On the 8th of February, high ranking French officials warned that they would not hesitate to take “intervention measures” if it was proved that the Syrian regime is using chemical warfare. The Assad regime in Syria has seen repeated accusations of a number of human rights abuses, including the use of chemical weapons.
The modern state of Syria was established after World War I, marking the end of centuries of Ottoman rule. The state was handed over to France in a League of Nations mandate. According to the mandate, France would act as a trustee until the inhabitants could stand on their own. The Mandate for Syria and the Lebanon ended in October 1945. The Arab-Socialist Ba’ath Party gained power after a coup in 1963 and has remained in power since, headed first by Hafez al-Assad, and then by his son, current Syrian President Bashar al-Assad.
The Syrian civil war has been going on since 2011. It began during the Arab Spring protests due to resentment towards the Assad government. It now involves a number of factions with opposing interests: the Syrian government and its allies (including Russia and Iran); a loose alliance of Sunni Arab rebel groups (including the Free Syrian Army); the majority-Kurdish Syrian Democratic Forces (SDF) which is backed by the United States in the fight against ISIS; Salafi jihadist groups and the Islamic State of Iraq and the Levant (ISIS).
In recent months, Israel has increased its presence in Syria as well. The ongoing conflict between the US-allied Turkish government and a number of US-aligned Kurdish militia has stalled the fight against the Islamic State. A number of other countries in the world are directly and indirectly involved.
According to the United Nations Human Rights Office of the High Commissioner, Syria is the site of a number of human rights crimes “including deliberate and indiscriminate attacks on civilians and protected objects, starvation, unlawful internment, and the use of chemical weapons.” These crimes have thus far been carried out with complete impunity.
France has openly opposed the Assad regime since 2011. In 2012, it was reported that the country was directly funding rebel groups in the region. In the latter half of 2015, France conducted a number of air strikes in Syria.
On Thursday, France announced that it would commence “intervention measures” if allegations of chemical warfare in Syria were proven to be true.
“If the use of chemical weapons was found, verified, attributed and the use of the chemical weapons left people dead,” France would take "intervention measures to prevent the proliferation of chemical weapons," Foreign Minister Jean Yves Le Drian, told a local news agency on Thursday.
While there has been no hard evidence linking the use of such weapons to the state thus far, Drian said, “There is an accumulation of convergences, accumulation of indications suggesting that chemical weapons can be used or have already been used.” No details were provided on what this intervention would entail.
Chemical weapons were first reported in Syria in 2013, when hundreds of civilians were killed in an attack thought to be carried out by the government. A UN investigative body, the Independent International Commission of Inquiry on the Syrian Arab Republic, was vetoed by Russia in 2017. Before its demise, the agency reported that at least two major chemical attacks were carried out in 2014 and 2015. In April 2017, a nerve agent was reportedly used in the town of Khan Shaykhun, killing over 70 people.
A UN Commission of Inquiry on War Crimes report released on Tuesday stated that chemical weapons were used by pro-regime forces in Eastern Ghouta.

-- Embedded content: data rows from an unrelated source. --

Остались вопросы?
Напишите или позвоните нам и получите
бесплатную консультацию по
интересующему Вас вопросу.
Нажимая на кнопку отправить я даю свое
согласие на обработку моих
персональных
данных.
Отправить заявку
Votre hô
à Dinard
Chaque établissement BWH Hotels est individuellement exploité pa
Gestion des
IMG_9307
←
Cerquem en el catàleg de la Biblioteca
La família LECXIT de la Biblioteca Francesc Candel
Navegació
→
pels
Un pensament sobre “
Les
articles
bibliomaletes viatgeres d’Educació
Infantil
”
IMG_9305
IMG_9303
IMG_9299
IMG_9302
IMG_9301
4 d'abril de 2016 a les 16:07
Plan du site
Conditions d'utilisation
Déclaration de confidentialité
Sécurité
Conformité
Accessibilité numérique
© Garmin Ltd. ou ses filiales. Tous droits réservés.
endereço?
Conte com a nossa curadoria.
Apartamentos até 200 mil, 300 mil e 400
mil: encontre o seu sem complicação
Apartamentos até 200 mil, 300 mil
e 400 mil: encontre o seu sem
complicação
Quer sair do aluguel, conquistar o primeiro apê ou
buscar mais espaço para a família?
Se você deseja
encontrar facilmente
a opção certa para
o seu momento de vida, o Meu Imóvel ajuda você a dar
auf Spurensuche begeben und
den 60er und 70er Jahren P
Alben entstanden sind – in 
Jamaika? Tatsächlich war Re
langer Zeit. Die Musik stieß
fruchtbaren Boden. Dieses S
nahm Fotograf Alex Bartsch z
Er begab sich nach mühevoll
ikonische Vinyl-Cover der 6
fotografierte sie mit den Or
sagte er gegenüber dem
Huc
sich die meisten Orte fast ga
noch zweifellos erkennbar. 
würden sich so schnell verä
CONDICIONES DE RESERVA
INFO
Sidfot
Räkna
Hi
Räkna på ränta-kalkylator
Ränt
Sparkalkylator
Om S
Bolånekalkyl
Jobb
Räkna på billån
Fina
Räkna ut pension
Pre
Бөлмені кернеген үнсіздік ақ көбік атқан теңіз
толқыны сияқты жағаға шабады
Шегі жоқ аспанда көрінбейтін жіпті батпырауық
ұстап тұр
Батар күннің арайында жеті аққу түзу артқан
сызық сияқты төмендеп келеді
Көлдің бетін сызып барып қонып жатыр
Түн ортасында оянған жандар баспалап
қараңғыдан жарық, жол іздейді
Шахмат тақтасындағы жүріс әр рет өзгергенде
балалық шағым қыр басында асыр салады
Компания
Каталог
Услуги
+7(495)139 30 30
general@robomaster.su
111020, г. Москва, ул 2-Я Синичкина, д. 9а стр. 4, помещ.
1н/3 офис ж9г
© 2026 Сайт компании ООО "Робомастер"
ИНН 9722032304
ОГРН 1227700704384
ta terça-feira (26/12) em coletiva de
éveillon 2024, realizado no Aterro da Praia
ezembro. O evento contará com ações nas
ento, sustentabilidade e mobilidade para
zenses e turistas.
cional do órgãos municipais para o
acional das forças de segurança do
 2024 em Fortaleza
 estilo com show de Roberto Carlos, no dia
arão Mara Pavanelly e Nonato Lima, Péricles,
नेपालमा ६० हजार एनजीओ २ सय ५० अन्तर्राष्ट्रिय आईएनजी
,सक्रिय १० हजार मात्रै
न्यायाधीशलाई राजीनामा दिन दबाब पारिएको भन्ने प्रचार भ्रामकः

Witness reports from aid workers have also repeatedly stated that the regime is using such weapons. Since Assad’s assault on Eastern Ghouta began in February, approximately 1000 civilians have been killed, and over 300 injured. On Thursday, it was suspected that chemical weapons were used once again as victims were rushed to hospitals due to breathing difficulties.
In January, France imposed sanctions on 25 businesses and traders thought to have links to chemical weapons in Syria. The country also launched a political initiative called “No Impunity” against the spread of chemical arms. Since February, the United Nations has made calls for a month-long ceasefire in order to deliver aid. However, the Assad regime has continued to press on. “We will continue fighting terrorism ... and the Ghouta operation is a continuation of fighting terrorism,” President Assad told journalists on Sunday. The Syrian state has also denied all allegations that it uses chemical weapons.
Our assessment is that Syria is facing a humanitarian crisis that has resulted in the death and injury of thousands of civilians. International organisations have been unable to provide effective aid due to the state’s refusal to call a ceasefire. We believe that Syrian allies could put pressure on Assad to allow relief efforts to reach the region. As stated previously, we believe that the international community must come together in order to end violence in the region.